- [Activity] Transcribe only the lines of the listing below from the one holding "原住民族土地古道遺址、生態及環境調查維護" through the one holding "原住民族文化發展中心文化觀光人才培訓統計", inclusive, without any change.

- [Records for processing]
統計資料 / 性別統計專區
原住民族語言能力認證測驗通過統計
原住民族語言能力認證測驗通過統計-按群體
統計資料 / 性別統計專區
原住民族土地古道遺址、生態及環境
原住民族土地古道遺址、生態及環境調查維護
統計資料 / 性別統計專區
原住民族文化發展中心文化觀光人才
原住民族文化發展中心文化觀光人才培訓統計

---

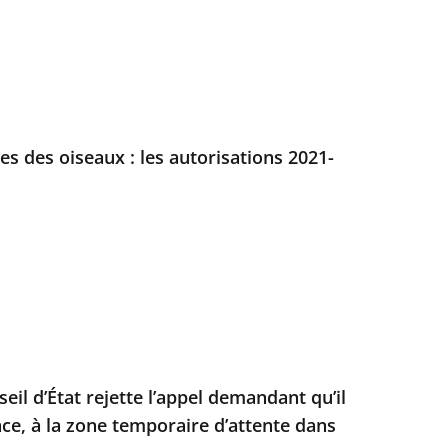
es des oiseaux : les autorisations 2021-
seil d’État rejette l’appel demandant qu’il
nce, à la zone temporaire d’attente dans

* * *

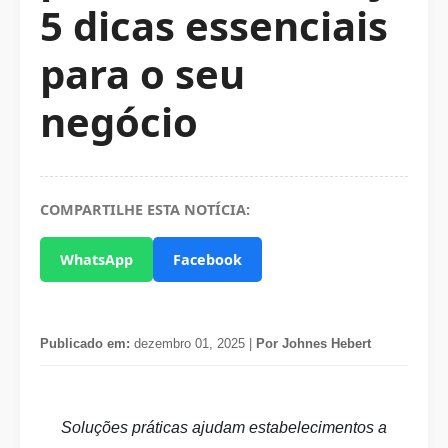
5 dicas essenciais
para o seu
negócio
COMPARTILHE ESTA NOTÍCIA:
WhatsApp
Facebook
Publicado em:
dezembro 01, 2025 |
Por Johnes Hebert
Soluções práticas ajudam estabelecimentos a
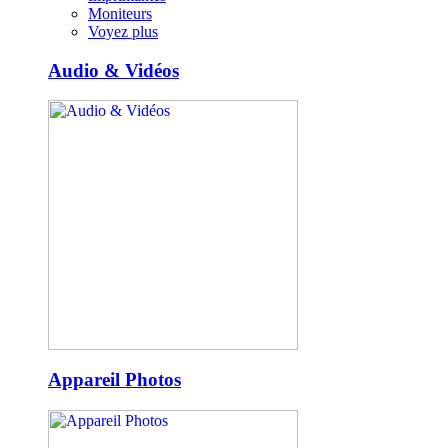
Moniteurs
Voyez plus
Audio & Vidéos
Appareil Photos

- [Answer box]
原住民族土地古道遺址、生態及環境調查維護
統計資料 / 性別統計專區
原住民族文化發展中心文化觀光人才
原住民族文化發展中心文化觀光人才培訓統計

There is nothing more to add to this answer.